** Provided records follows **

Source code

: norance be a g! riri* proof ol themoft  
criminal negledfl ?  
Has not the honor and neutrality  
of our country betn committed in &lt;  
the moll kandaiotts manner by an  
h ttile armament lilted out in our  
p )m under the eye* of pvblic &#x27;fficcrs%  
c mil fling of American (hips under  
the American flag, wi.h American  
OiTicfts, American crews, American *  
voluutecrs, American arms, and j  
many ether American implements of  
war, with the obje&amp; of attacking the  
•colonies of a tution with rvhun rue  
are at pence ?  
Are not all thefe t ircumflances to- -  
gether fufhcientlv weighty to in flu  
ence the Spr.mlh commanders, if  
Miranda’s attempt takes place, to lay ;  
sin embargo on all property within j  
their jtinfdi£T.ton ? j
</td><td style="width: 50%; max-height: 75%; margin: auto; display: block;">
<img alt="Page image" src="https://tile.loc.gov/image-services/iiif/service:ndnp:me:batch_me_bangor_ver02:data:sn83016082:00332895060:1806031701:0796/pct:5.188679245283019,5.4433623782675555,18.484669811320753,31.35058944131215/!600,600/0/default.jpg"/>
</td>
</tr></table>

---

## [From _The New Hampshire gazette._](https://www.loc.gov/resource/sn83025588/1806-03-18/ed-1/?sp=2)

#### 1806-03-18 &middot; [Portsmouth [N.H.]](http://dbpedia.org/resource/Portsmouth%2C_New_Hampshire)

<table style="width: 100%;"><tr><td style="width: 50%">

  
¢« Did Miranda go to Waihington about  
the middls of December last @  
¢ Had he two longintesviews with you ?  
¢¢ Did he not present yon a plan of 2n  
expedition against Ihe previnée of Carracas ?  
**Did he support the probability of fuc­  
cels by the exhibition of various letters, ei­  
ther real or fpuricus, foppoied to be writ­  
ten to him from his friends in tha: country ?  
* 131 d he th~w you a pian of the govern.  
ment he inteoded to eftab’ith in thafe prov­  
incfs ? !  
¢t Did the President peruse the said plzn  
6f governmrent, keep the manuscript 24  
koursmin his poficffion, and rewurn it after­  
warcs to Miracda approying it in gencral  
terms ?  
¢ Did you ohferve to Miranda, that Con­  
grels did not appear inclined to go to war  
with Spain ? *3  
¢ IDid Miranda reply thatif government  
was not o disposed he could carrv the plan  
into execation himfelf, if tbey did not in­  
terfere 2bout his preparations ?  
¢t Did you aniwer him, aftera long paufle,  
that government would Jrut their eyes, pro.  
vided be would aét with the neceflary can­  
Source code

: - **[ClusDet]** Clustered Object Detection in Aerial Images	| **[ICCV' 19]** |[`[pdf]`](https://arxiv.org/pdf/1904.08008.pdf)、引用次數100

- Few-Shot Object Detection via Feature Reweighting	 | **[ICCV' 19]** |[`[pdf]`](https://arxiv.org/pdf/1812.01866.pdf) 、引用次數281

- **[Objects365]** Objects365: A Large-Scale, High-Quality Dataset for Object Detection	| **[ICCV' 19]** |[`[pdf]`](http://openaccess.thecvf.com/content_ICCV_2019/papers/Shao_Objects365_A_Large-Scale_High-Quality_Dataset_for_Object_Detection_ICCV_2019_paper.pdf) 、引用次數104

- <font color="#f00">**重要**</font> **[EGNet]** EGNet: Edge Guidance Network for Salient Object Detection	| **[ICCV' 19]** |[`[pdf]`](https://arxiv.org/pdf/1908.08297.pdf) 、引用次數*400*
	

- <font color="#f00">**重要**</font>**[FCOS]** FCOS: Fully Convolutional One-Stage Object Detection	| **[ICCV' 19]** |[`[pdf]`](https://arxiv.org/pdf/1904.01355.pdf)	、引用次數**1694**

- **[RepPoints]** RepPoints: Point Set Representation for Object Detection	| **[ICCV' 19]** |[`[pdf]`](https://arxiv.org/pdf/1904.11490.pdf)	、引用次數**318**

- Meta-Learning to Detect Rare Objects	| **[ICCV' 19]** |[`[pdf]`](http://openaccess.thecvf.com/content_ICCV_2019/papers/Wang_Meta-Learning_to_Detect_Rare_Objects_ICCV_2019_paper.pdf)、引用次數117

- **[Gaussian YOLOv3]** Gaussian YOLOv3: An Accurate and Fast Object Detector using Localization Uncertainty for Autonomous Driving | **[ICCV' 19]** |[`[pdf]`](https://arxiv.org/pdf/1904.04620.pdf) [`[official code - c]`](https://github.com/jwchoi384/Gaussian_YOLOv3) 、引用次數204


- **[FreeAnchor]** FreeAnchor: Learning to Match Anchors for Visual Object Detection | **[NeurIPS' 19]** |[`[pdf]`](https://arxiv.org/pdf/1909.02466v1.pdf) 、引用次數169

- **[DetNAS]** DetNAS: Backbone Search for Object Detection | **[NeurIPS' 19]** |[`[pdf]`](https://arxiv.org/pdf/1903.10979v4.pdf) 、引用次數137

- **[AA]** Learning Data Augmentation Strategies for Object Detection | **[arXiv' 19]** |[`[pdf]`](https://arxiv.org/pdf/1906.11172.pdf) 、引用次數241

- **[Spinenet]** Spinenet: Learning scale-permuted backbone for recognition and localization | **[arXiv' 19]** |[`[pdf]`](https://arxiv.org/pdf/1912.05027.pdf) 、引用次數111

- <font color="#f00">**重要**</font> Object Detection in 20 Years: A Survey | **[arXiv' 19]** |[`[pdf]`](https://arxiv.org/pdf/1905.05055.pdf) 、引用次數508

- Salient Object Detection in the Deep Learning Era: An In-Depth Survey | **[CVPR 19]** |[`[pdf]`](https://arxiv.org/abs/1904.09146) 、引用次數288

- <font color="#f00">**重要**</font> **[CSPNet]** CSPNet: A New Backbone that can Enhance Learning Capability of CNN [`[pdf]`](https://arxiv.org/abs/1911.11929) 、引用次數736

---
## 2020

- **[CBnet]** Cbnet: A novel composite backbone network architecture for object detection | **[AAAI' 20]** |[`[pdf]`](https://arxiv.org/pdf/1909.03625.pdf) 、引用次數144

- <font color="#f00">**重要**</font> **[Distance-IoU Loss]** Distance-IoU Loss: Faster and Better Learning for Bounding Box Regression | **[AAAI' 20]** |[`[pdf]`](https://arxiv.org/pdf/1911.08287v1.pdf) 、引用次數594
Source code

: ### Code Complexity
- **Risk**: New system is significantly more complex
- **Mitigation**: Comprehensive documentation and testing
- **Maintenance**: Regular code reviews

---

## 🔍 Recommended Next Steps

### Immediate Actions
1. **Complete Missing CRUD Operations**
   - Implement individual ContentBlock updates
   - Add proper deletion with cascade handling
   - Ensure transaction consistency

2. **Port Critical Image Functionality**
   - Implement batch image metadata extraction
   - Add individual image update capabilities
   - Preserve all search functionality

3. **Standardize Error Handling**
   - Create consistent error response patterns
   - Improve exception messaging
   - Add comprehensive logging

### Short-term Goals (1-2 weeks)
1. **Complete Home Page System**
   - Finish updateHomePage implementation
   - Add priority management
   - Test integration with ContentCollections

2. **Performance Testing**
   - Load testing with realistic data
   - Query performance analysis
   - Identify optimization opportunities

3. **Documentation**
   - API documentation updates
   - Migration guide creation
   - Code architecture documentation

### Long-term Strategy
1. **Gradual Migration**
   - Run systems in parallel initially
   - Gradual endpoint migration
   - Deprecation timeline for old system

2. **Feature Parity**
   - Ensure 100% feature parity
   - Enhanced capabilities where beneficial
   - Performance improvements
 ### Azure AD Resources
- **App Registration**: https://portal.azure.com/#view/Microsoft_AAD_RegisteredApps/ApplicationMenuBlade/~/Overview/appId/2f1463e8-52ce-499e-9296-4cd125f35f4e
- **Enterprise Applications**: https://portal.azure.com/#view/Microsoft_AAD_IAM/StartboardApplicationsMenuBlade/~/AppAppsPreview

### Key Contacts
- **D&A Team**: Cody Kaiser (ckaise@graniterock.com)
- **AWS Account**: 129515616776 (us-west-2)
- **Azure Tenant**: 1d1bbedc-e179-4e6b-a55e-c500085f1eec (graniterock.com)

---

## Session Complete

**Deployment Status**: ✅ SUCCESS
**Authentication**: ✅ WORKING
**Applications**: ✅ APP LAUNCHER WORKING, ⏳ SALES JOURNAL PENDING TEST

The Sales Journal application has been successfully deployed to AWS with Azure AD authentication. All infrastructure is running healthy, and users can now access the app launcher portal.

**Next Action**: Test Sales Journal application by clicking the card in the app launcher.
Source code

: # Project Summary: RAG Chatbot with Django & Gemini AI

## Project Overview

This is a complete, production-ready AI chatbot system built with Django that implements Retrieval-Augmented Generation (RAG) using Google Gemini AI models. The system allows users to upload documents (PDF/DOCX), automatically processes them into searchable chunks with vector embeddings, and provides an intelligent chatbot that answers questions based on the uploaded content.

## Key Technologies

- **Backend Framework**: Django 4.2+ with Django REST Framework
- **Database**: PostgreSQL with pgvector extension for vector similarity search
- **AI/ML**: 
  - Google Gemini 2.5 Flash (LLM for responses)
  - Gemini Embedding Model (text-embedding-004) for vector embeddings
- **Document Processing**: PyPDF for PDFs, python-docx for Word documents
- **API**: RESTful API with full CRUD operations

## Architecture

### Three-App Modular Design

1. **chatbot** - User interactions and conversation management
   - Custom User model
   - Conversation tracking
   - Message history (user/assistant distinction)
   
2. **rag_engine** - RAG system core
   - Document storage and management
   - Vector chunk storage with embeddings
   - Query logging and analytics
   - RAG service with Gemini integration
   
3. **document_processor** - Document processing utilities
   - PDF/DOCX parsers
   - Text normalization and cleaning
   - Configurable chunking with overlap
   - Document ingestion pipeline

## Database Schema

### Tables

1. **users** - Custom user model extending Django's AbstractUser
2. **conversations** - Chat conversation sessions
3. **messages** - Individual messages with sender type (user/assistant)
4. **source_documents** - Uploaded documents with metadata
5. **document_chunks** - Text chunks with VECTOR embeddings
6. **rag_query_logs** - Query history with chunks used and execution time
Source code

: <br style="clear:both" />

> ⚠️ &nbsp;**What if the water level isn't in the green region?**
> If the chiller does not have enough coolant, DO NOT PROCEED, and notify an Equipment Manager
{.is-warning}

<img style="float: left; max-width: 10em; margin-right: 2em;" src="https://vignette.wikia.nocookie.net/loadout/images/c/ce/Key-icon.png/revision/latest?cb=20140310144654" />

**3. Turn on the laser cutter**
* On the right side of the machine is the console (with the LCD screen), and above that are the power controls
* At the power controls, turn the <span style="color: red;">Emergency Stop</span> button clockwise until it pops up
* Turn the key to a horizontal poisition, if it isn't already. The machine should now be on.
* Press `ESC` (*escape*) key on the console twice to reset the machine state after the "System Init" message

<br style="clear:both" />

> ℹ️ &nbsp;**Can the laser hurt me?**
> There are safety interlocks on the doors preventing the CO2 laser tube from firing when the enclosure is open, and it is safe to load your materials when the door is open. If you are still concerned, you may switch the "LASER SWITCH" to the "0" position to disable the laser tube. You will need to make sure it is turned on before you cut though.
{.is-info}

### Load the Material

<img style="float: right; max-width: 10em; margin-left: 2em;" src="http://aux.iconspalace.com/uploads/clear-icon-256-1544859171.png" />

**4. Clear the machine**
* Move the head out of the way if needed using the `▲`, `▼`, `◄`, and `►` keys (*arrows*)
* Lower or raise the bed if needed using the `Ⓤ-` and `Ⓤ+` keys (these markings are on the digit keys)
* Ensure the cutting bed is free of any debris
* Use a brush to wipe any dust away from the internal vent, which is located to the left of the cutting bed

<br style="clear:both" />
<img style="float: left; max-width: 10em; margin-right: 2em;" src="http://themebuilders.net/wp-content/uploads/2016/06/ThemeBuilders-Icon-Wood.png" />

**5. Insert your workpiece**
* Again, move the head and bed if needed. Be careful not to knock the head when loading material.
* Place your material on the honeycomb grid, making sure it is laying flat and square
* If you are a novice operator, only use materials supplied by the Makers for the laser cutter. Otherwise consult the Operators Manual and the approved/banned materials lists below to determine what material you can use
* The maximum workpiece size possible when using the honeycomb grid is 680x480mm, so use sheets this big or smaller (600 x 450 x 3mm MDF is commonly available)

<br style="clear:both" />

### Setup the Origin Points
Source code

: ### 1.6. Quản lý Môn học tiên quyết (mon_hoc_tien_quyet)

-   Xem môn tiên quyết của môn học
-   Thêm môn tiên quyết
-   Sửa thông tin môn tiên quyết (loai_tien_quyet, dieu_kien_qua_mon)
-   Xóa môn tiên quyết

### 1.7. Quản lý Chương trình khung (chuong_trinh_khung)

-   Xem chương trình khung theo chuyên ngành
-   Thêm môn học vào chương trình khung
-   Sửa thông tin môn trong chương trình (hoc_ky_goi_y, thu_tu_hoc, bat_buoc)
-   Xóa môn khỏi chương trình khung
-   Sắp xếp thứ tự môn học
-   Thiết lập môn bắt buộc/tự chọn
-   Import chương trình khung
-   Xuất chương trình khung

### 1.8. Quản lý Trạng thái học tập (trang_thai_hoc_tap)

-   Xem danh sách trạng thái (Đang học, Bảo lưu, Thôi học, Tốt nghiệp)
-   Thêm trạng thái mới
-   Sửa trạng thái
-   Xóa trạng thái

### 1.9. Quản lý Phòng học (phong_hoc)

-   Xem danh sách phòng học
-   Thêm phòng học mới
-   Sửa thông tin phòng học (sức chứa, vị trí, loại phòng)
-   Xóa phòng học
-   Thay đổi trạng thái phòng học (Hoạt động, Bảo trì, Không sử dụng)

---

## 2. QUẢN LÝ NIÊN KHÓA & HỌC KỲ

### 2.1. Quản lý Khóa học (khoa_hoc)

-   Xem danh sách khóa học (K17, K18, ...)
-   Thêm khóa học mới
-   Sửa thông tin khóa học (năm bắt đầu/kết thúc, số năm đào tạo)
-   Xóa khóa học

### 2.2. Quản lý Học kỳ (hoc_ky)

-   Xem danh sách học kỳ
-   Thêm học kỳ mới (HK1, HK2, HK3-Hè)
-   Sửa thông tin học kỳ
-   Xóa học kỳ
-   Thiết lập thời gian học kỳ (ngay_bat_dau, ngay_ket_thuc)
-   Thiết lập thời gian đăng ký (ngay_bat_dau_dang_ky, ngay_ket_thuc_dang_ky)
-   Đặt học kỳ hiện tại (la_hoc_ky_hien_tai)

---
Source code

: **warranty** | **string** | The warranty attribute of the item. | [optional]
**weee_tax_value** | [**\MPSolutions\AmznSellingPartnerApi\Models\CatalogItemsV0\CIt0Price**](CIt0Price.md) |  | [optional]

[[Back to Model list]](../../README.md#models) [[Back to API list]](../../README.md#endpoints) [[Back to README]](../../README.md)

** End of Provided records **

# Goal of the exercise
From the records above, copy out the lines running from the one containing "- **[AA]** Learning" through the one containing "- **[Spinenet]** Spinenet: Learning", both included.

# Solution
- **[AA]** Learning Data Augmentation Strategies for Object Detection | **[arXiv' 19]** |[`[pdf]`](https://arxiv.org/pdf/1906.11172.pdf) 、引用次數241

- **[Spinenet]** Spinenet: Learning scale-permuted backbone for recognition and localization | **[arXiv' 19]** |[`[pdf]`](https://arxiv.org/pdf/1912.05027.pdf) 、引用次數111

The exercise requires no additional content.